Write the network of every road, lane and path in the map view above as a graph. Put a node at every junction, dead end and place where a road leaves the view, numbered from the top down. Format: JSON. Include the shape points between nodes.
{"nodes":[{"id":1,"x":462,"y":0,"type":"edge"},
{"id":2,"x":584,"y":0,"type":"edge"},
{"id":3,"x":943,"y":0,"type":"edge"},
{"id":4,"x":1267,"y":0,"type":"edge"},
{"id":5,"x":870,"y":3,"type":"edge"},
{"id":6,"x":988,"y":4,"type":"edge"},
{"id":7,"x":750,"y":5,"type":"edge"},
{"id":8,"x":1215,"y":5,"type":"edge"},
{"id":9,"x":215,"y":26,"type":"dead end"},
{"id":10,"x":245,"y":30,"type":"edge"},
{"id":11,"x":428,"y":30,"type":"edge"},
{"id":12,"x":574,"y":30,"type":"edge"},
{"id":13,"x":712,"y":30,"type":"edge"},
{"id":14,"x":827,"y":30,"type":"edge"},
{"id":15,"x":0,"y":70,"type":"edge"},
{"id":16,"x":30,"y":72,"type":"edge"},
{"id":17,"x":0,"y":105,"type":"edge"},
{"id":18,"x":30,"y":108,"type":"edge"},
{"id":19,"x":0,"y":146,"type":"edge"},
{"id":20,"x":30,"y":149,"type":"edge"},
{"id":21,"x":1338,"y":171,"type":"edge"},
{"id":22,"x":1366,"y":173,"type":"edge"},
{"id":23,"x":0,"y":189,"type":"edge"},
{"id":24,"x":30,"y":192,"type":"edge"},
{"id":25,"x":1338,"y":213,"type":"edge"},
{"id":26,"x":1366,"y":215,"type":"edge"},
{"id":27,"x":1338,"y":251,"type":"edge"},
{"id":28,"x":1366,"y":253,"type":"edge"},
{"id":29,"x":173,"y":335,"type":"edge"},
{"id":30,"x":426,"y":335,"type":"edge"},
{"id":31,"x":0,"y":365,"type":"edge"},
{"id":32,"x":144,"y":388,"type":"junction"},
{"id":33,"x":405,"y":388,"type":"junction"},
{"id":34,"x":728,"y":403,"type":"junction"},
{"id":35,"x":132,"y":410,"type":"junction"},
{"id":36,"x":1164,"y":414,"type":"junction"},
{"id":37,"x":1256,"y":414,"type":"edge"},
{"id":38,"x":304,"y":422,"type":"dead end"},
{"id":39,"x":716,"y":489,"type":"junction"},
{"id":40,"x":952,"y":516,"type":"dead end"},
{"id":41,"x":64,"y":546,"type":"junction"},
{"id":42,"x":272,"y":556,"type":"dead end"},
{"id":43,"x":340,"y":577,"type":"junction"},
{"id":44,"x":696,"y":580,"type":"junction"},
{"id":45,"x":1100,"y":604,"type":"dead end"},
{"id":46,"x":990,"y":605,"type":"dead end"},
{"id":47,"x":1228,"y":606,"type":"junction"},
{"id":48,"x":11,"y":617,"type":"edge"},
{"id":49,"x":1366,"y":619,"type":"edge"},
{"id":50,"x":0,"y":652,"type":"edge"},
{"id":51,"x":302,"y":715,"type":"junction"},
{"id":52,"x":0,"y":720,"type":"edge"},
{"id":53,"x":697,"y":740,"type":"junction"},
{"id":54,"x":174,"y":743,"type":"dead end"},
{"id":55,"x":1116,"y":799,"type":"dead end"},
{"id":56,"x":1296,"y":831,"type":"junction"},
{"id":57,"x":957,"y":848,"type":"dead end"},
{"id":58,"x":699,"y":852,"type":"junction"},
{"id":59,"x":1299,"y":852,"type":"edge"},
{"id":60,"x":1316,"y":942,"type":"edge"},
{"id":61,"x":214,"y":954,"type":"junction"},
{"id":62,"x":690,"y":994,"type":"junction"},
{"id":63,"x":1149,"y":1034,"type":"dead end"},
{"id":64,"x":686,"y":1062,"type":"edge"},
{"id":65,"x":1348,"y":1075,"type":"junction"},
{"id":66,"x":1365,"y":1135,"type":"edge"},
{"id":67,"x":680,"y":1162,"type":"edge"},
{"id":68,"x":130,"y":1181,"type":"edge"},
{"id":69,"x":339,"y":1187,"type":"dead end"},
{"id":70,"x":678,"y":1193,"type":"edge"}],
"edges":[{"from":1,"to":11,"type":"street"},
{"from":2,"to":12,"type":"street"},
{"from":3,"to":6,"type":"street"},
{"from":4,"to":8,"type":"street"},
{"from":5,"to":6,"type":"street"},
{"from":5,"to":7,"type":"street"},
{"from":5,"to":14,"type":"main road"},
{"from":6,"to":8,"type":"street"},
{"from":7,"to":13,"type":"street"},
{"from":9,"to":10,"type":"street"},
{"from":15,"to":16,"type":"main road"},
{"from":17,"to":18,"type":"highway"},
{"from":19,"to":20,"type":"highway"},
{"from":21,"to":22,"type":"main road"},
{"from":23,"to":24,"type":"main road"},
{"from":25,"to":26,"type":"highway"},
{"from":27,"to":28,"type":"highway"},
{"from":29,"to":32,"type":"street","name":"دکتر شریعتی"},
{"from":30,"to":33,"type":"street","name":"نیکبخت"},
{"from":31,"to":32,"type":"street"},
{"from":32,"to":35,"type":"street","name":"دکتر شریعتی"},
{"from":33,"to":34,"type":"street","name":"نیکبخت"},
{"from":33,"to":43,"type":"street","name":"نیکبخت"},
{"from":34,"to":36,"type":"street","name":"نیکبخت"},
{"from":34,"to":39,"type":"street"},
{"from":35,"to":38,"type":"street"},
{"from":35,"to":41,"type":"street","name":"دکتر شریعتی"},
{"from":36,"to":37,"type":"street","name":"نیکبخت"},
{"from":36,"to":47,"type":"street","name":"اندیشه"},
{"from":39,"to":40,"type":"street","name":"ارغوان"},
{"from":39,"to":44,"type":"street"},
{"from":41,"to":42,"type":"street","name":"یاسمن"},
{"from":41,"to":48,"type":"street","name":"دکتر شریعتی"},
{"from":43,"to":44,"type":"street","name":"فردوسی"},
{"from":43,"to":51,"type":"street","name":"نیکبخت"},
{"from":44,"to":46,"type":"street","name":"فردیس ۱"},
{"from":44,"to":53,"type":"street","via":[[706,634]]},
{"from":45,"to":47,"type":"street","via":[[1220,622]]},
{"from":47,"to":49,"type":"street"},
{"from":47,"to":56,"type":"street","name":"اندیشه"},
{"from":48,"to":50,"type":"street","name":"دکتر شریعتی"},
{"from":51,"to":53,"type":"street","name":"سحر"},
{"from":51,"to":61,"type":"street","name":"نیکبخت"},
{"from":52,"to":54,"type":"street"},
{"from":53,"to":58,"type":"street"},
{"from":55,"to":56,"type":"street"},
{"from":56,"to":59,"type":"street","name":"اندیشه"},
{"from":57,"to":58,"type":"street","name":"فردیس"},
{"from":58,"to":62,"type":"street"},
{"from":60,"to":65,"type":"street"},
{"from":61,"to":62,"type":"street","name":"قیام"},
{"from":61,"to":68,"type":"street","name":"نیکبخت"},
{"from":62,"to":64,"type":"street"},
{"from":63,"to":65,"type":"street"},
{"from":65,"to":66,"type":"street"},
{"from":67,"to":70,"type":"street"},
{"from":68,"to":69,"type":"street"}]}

__Task item__: Check every line of the data, and copy the ones that contain "highway".

__Solution to the problem__:
{"from":17,"to":18,"type":"highway"},
{"from":19,"to":20,"type":"highway"},
{"from":25,"to":26,"type":"highway"},
{"from":27,"to":28,"type":"highway"},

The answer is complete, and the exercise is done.